Tuesday, December 23, 2008


With the New York Yankees' signing free agent first-baseman Mark Teixeira to an eight-year, $180 million contract, the mantle has now officially been passed from father to son.
Henceforth, Yankees' chairperson George M. Steinbrenner shall no longer carry the nickname New York Daily News cartoonist Bill Gallo long ago gave him. The title, "Steingrabber," now officially rests with one of the co-chairmen, Steinbrenner's son, Hal.
Actually, I prefer a different nickname for the younger Steinbrenner: "Big Bank Hal."
And not far from the real Sugar Hill district in Manhattan, where plenty of people are suffering from the current world economic crisis, up in the Bronx, while the economy there is tanking, the Yankees payroll is cranking.
Who needs the U.S. Congress to bail out Wall Street firms, big banks and America's auto industry?
Why should the captains of industry and commerce call on Washington, when they really should take the subway up to the Bronx and visit Hal Steinbrenner?
First, C.C. Sabathia got seven years and $161 million from Big Bank Hank. Then, A.J. Burnett scored $82 million over five years. Derek Jeter is already in the middle of a $189 million deal, to say nothing of the 10-year, $275 million deal Alex Rodriguez signed with Big Bank Hal last year.
You might say I'm player-hating.
I don't hate the player, I'm hating the system. And after today, expect the chorus to grow nationwide to the fans and owners of Major League Baseball's other 29 clubs.
Do the words "competitive balance" mean anything anymore -- to anyone -- in this sport?
If I live in, say, Kansas City, Pittsburgh, San Diego, Miami, Seattle, Cincinnati, Houston, or other cities in which the brass of their Major League entries are publicly saying they must slash payroll to even stay afloat, why would I spend money on a ticket to even one home game, knowing my team will not only not be competitive in 2009, but in the foreseeable future?
Why would I be content knowing that my team, by these Yankees' signings, has been reduced to a mere filter feeding club?
How would I be expected to retain allegiance to my team's best players, knowing that quite likely they'll be traded to the Yankees or another wealthy club by July 31?

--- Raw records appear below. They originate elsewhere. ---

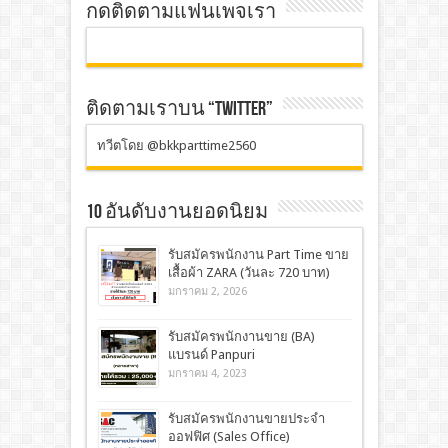
กดติดตามแฟนเพจเรา
ติดตามเราบน “TWITTER”
ทวีตโดย @bkkparttime2560
10 อันดับงานยอดนิยม
รับสมัครพนักงาน Part Time ขาย
เสื้อผ้า ZARA (วันละ 720 บาท)
มกราคม 2, 2026
รับสมัครพนักงานขาย (BA)
แบรนด์ Panpuri
มกราคม 4, 2023
รับสมัครพนักงานขายประจำ
ออฟฟิศ (Sales Office)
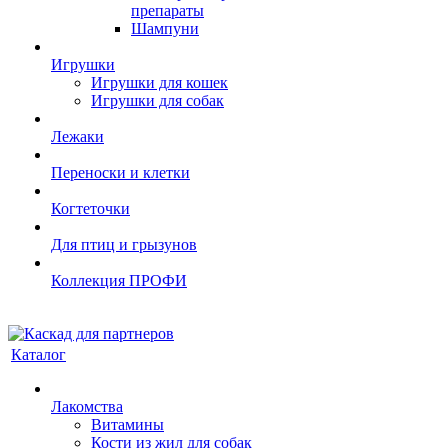
препараты
Шампуни
Игрушки
Игрушки для кошек
Игрушки для собак
Лежаки
Переноски и клетки
Когтеточки
Для птиц и грызунов
Коллекция ПРОФИ
Каталог
Лакомства
Витамины
Кости из жил для собак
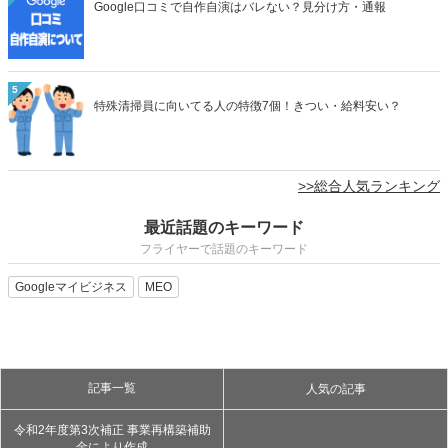
Google口コミで自作自演はバレない？見分け方・通報
5
特殊清掃員に向いてる人の特徴7個！きつい・給料安い？
>>総合人気ランキング
最近話題のキーワード
フライヤーで話題のキーワード
Googleマイビジネス
MEO
記事一覧
人気の記事
令和2年度第3次補正 事業再構築補助
金により作成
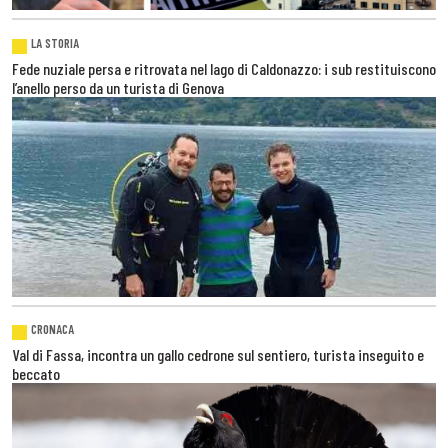
LA STORIA
Fede nuziale persa e ritrovata nel lago di Caldonazzo: i sub restituiscono
l’anello perso da un turista di Genova
CRONACA
Val di Fassa, incontra un gallo cedrone sul sentiero, turista inseguito e
beccato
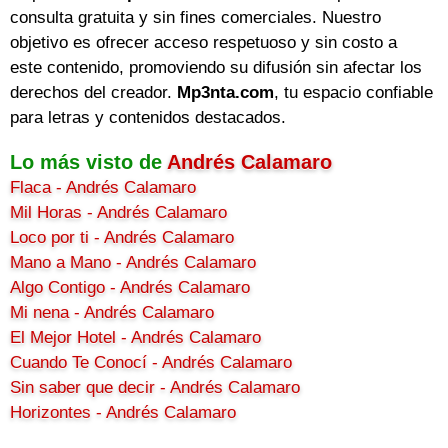
consulta gratuita y sin fines comerciales. Nuestro
objetivo es ofrecer acceso respetuoso y sin costo a
este contenido, promoviendo su difusión sin afectar los
derechos del creador.
Mp3nta.com
, tu espacio confiable
para letras y contenidos destacados.
Lo más visto de
Andrés Calamaro
Flaca - Andrés Calamaro
Mil Horas - Andrés Calamaro
Loco por ti - Andrés Calamaro
Mano a Mano - Andrés Calamaro
Algo Contigo - Andrés Calamaro
Mi nena - Andrés Calamaro
El Mejor Hotel - Andrés Calamaro
Cuando Te Conocí - Andrés Calamaro
Sin saber que decir - Andrés Calamaro
Horizontes - Andrés Calamaro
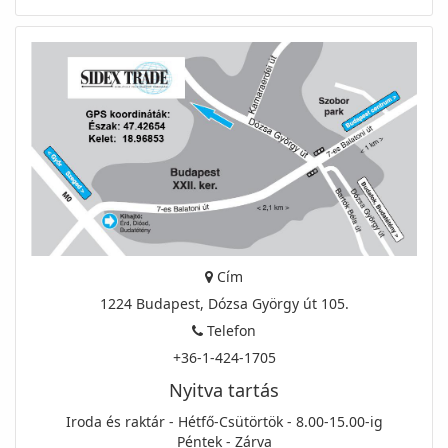
Cím
1224 Budapest, Dózsa György út 105.
Telefon
+36-1-424-1705
Nyitva tartás
Iroda és raktár - Hétfő-Csütörtök - 8.00-15.00-ig
Péntek - Zárva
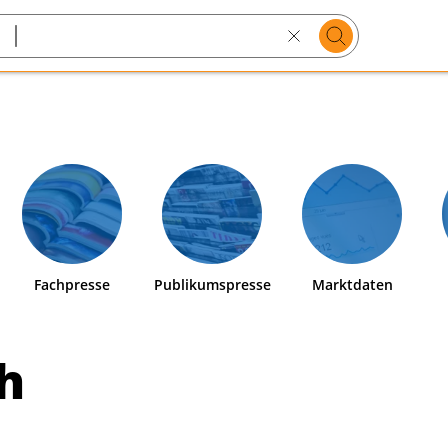
Suchen
Search
text
Fachpresse
Publikumspresse
Marktdaten
h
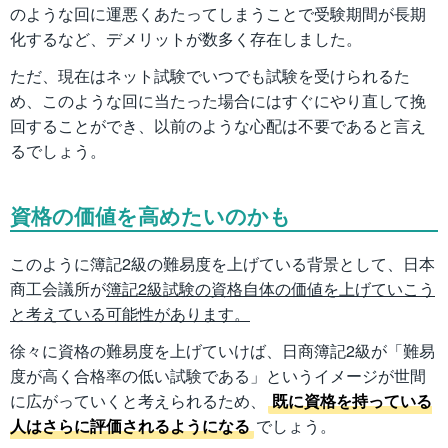
のような回に運悪くあたってしまうことで受験期間が長期
化するなど、デメリットが数多く存在しました。
ただ、現在はネット試験でいつでも試験を受けられるた
め、このような回に当たった場合にはすぐにやり直して挽
回することができ、以前のような心配は不要であると言え
るでしょう。
資格の価値を高めたいのかも
このように簿記2級の難易度を上げている背景として、日本
商工会議所が
簿記2級試験の資格自体の価値を上げていこう
と考えている可能性があります。
徐々に資格の難易度を上げていけば、日商簿記2級が「難易
度が高く合格率の低い試験である」というイメージが世間
に広がっていくと考えられるため、
既に資格を持っている
人はさらに評価されるようになる
でしょう。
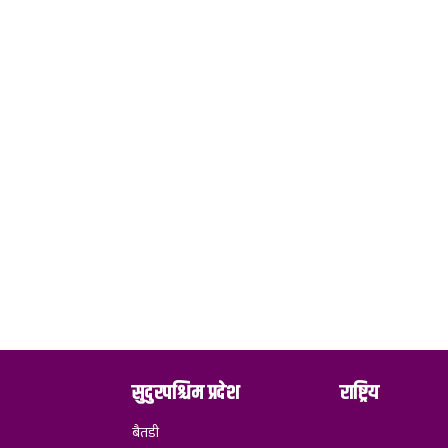
सुदुरपश्चिम प्रदेश
राष्ट्रिय
बैतडी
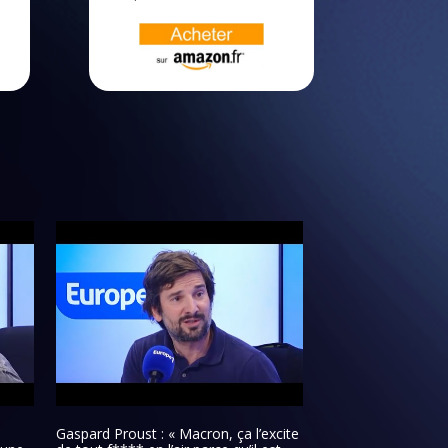
Gaspard Proust : « Macron, ça l’excite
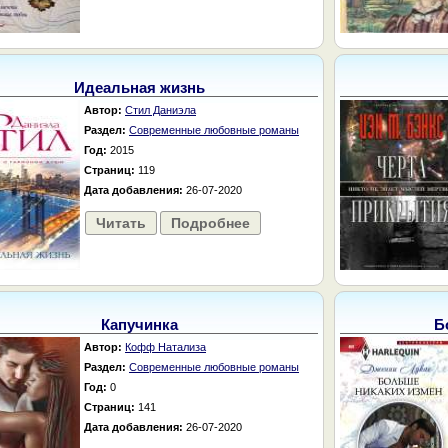
Идеальная жизнь
Автор:
Стил Даниэла
Раздел:
Современные любовные романы
Год:
2015
Страниц:
119
Дата добавления:
26-07-2020
Читать
Подробнее
Капучинка
Б
Автор:
Кофф Натализа
Раздел:
Современные любовные романы
Год:
0
Страниц:
141
Дата добавления:
26-07-2020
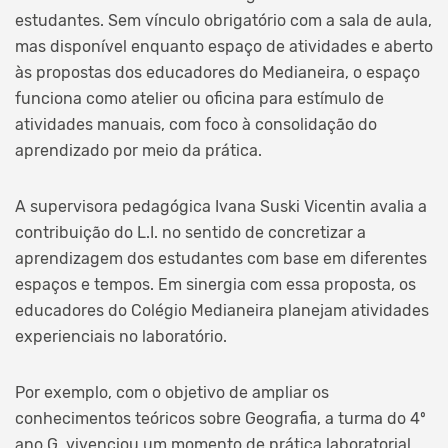
estudantes. Sem vínculo obrigatório com a sala de aula,
mas disponível enquanto espaço de atividades e aberto
às propostas dos educadores do Medianeira, o espaço
funciona como atelier ou oficina para estímulo de
atividades manuais, com foco à consolidação do
aprendizado por meio da prática.
A supervisora pedagógica Ivana Suski Vicentin avalia a
contribuição do L.I. no sentido de concretizar a
aprendizagem dos estudantes com base em diferentes
espaços e tempos. Em sinergia com essa proposta, os
educadores do Colégio Medianeira planejam atividades
experienciais no laboratório.
Por exemplo, com o objetivo de ampliar os
conhecimentos teóricos sobre Geografia, a turma do 4º
ano G, vivenciou um momento de prática laboratorial.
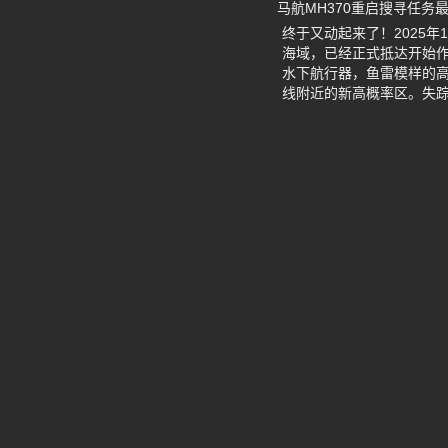
马航MH370重启搜寻任务
终于又动起来了！2025年12
海域，已经正式抵达开始作
水下航行器，鱼雷模样的
线附近的新高概率区。失踪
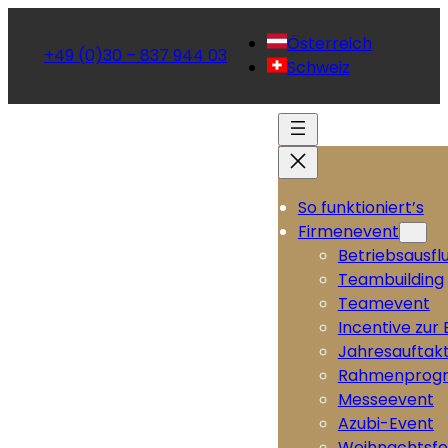
Österreich
+49 (0)30 – 837 944 03
Schweiz
So funktioniert’s
Firmenevent
Betriebsausfl
Teambuilding
Teamevent
Incentive zur
Jahresauftak
Rahmenprog
Messeevent
Azubi-Event
Weihnachtsfe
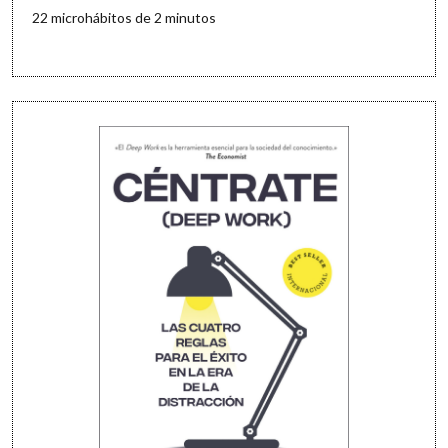
22 microhábitos de 2 minutos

Now, all of Major League Baseball must suffer because the Yankees finished in third place last season and the Steinbrenner clan and the team's insatiable, spoiled fan base simply couldn't stand that indignity.
Baseball may be compelling, but it's rapidly going the way of professional rugby and soccer, where those league's clubs have long had first and second-division status for rich and poor clubs. Who knows, maybe Big Bank Hank is already seeking advice from Rupert Murdoch, who created a Super 8 rugby league, of high-paid, virtual All Star teams, representing several different countries, to turn MLB into just such an outfit.
Maybe MLB had it right the first time when it introduced the free agent system back in the late-1970s. Teams could draft players they were interested in signing and negotiate with them. But there was a limit to how many free agents a team could negotiate with and sign.
It wasn't perfect, but at least the Cincinnatis, Kansas Citys and Pittsburghs of the MLB world could compete.
Before you shout me down as a baseball socialist, or say I'm standing against the most basic of American philosophies, freedom of choice, let me make it clear:
I'm not against any ballplayer making as much money as he can.
Goodness knows, the owners -- who no one pays to watch -- make tons more money than the players. But a system which continues to reward baseball's teams with powerhouse payrolls -- need any further proof that MLB's luxury tax, reached in the collective bargaining agreement of 2002, is an utter joke? -- clearly doesn't work if the overwhelming majority of teams and their fans are relegated to being paupers. Even with the Yankees being slapped with a $26.9 million luxury tax bill by the Commissioner's Office, which Big Bank Hal and his minions are probably laughing at.
I dare MLB to explain and justify this system to the laid off auto worker fans in Michigan and Ohio, who likely can't afford to go to many Tigers', Reds' or Indians' games.
President-elect Barack Obama was swept into the White House, partially because of what he promised to deliver: "a rescue plan for the middle class."
Major League Baseball must devise a similar plan for middle revenue clubs, before the Big Bank Hanks of baseball absorb the entire talent reservoir and render those clubs perennially helpless to compete.